PRDM13, a transcriptional repressor, is a crucial gene involved in neuronal subtype specification. It functions downstream of the transcription factor PTF1A, controlling GABAergic cell fate in the spinal cord and retina, and neurogenesis in the hypothalamus [2,3,4,6,7,8]. It also plays a role in maintaining the balance between inhibitory and excitatory neurons in the dorsal spinal cord [6,7].

In zebrafish, loss-of-function of prdm13 leads to a reduction in Purkinje cells numbers and absence of the inferior olive nuclei, and in mouse models, Prdm13-deficient mice show cerebellar hypoplasia, delayed pubertal onset, and abnormal visual sensitivities [1,2,4]. In the retina, Prdm13-knockout mice have a loss of Ebf3+ amacrine cells and altered calretinin expression [3]. In the dorsomedial hypothalamus (DMH) of mice, Prdm13+ neurons are involved in sleep control, as DMH-specific Prdm13-knockout mice recapitulate age-associated sleep alterations [5].
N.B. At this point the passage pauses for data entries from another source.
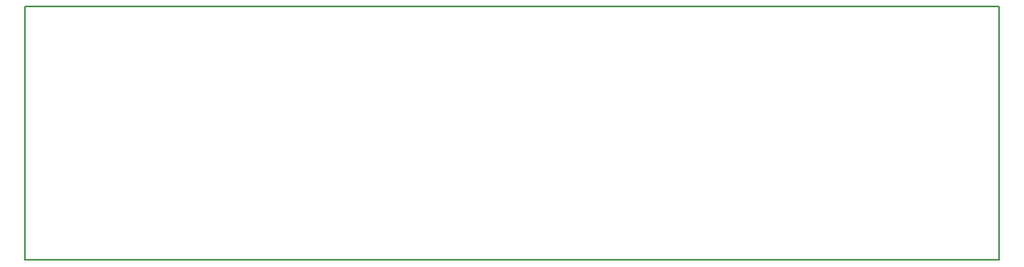
<source format=gbr>
G04 #@! TF.GenerationSoftware,KiCad,Pcbnew,5.1.6*
G04 #@! TF.CreationDate,2020-10-23T21:04:08+02:00*
G04 #@! TF.ProjectId,RC2014 - Single Stepper_ Revision 2,52433230-3134-4202-9d20-53696e676c65,rev?*
G04 #@! TF.SameCoordinates,Original*
G04 #@! TF.FileFunction,Profile,NP*
%FSLAX46Y46*%
G04 Gerber Fmt 4.6, Leading zero omitted, Abs format (unit mm)*
G04 Created by KiCad (PCBNEW 5.1.6) date 2020-10-23 21:04:08*
%MOMM*%
%LPD*%
G01*
G04 APERTURE LIST*
G04 #@! TA.AperFunction,Profile*
%ADD10C,0.150000*%
G04 #@! TD*
G04 APERTURE END LIST*
D10*
X97231100Y-118333600D02*
X199771100Y-118333600D01*
X199771100Y-118333600D02*
X199771100Y-91673600D01*
X199771100Y-91673600D02*
X97231100Y-91673600D01*
X97231100Y-91673600D02*
X97231100Y-118333600D01*
M02*

</source>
In conclusion, Prdm13 is essential for the development and function of the nervous system, including the cerebellum, hypothalamus, and retina. The study of Prdm13 using gene-knockout mouse models has provided insights into its role in pontocerebellar hypoplasias, congenital hypogonadotropic hypogonadism, and sleep-wake regulation [1,2,5].